Dr. Saija Kaskinen (Comparative Literature and Languages) works as a University Lecturer at the UEF. As a Senior Lecturer in English, she has continued her research in gender theory, post-colonial theory, hybrid identity formation, and magic realism in nineteenth-century and contemporary English literature. Currently, Saija Kaskinen works as a researcher at the Academy of Finland project “Traumatized Borders: Reviving Subversive Narratives of B/Order, and Other” at the Karelian Institute, University of Eastern Finland. In her research, Border Utopias, Kaskinen combines trauma studies with border and mobility studies and the questions of discourse analysis. She focuses on trauma narratives in US, Russian, Norwegian, and Finnish contexts. A forthcoming, joint article with Tuulikki Kurki“Mobility Reports: Mobility Experience and Transgression in Finnish Artworks” and an impending article, “Parikkala: The Borderlands of Utopia and Dystopia” focuses on the construction of reality and the connection between historical trauma and present-day experiences.

Jan Löfström

Jan Löfström, PhD, is University Lecturer in Social Studies Education at the University of Helsinki, and Docent at the Universities of Jyväskylä and Turku. He has studied the politics of historical reparations and adolescents’ notions of historical responsibility.
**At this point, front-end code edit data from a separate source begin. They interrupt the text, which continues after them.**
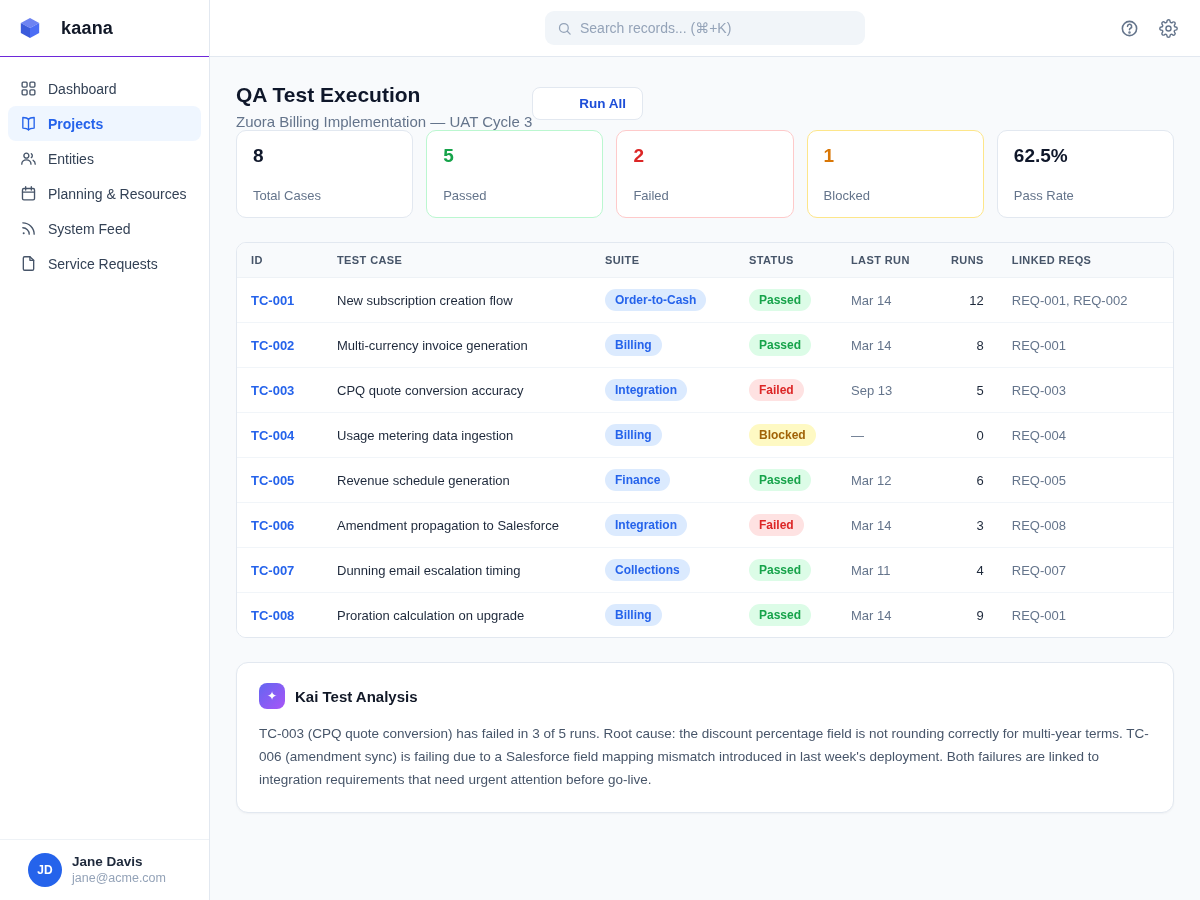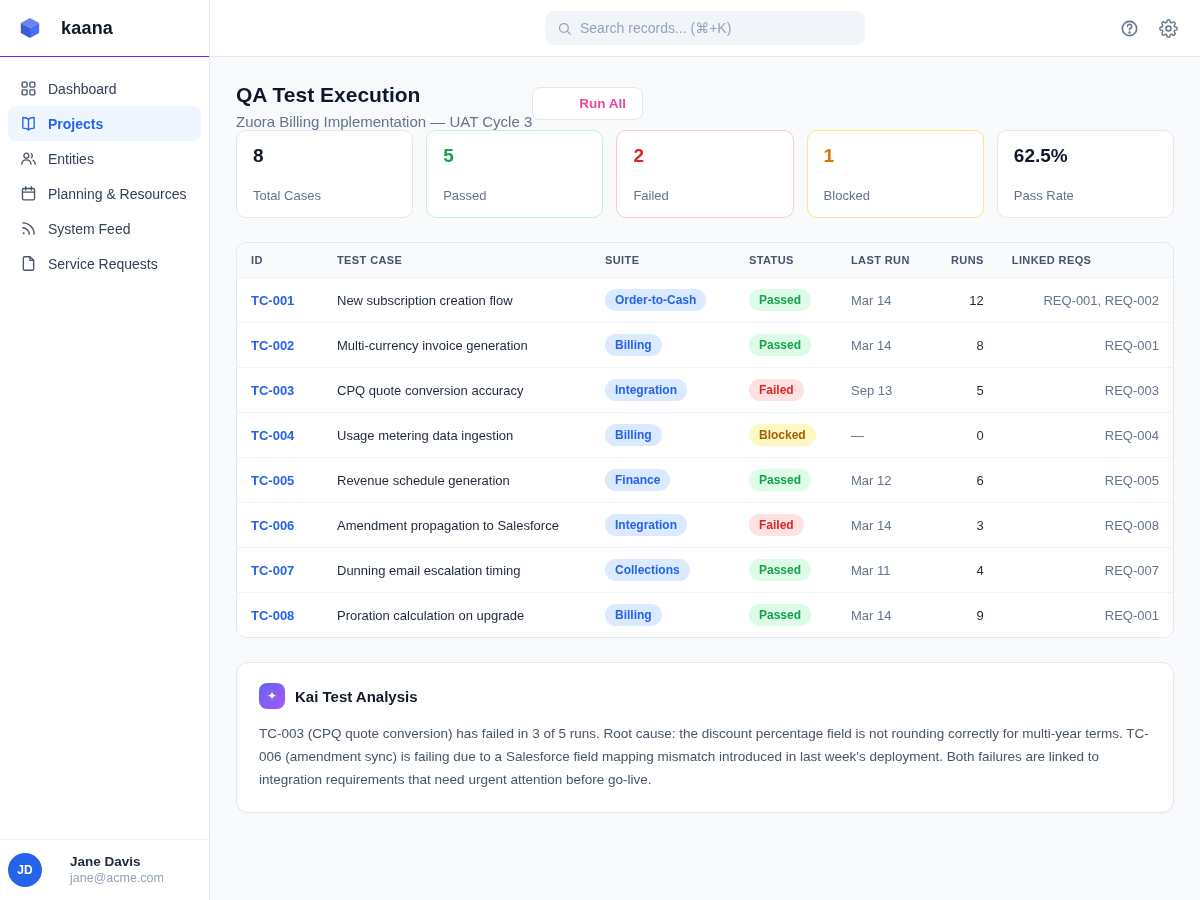--- a/index.html
+++ b/index.html
@@ -75,7 +75,7 @@
     font-family: inherit; font-size: 13.5px; font-weight: 600;
     border-radius: 8px; padding: 8px 16px; cursor: pointer; border: 1px solid transparent;
   }
-  .btn-secondary { background: #fff; border-color: #e2e8f0; color: #ec4899; padding-left: 46px; }
+  .btn-secondary { background: #fff; border-color: #e2e8f0; color: #1d4ed8; padding-left: 46px; }
   .btn-primary { background: #2563eb; color: #fff; }
 
   

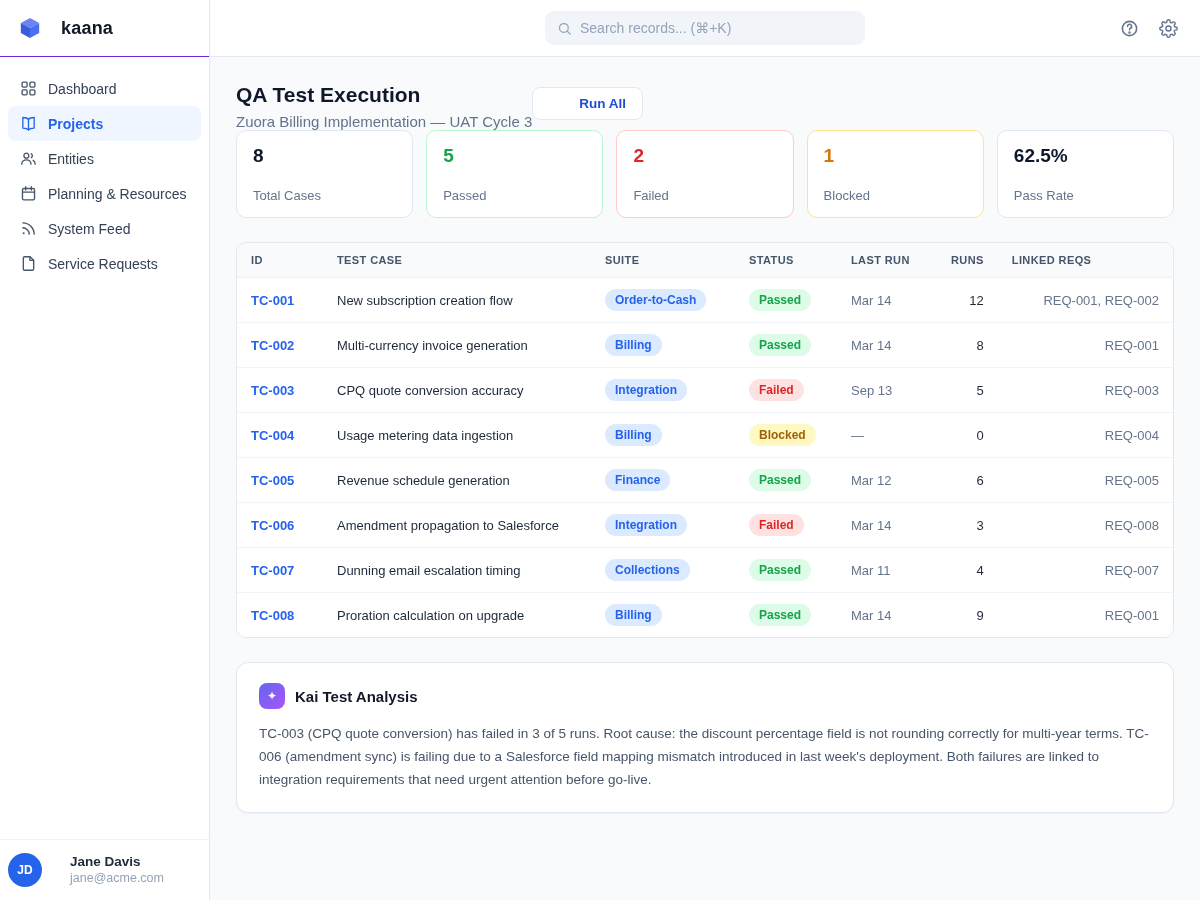--- a/index.html
+++ b/index.html
@@ -111,7 +111,7 @@
   td.c-lastrun { width: 100px; color: #64748b; }
   td.c-runs, th.c-runs { width: 56px; text-align: right; }
   td.c-runs { color: #1e293b; }
-  td.c-linked { color: #64748b; text-align: right; }
+  td.c-linked { color: #64748b; }
   .pill {
     display: inline-block; padding: 4px 10px; border-radius: 999px;
     font-size: 12px; font-weight: 600; white-space: nowrap;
His publications include ”How Finnish upper secondary students conceive transgenerational responsibility and historical reparations” (Journal of Curriculum Studies, 4/2014), and “Historical apologies as acts of symbolic inclusion – and exclusion? Reflections on institutional apologies as politics of cultural citizenship” (Citizenship Studies, 1/2011). He is also editor of Voiko historiaa hyvittää? Historiallisten vääryyksien korjaaminen ja anteeksiantaminen (Can history be repaired? On repairing and forgiving historical injustices, Gaudeamus Helsinki University Press, 2012). Together with Niklas Ammert and Silvia Edling he is preparing a research project on intersections of historical and moral consciousness.

Kuisma Korhonen

Kuisma Korhonen is professor of literature at the University of Oulu.  His books include Textual Friendship:  The Essay as Impossible Encounter (2004),  Lukijoiden yhteisö (Community of Readers, 2011), Tropes for the Past: Hayden White and the History/Literature Debate (ed., 2006), The Event of Encounter in Art and Philosophy (co-ed., 2010), and Chiasmatic Encounters (co-ed., forthcoming).  His work has addressed literature as a form of ethical encounter as well as questions on literary representations of trauma and history. Currently he is working on material poetics of cultural memory.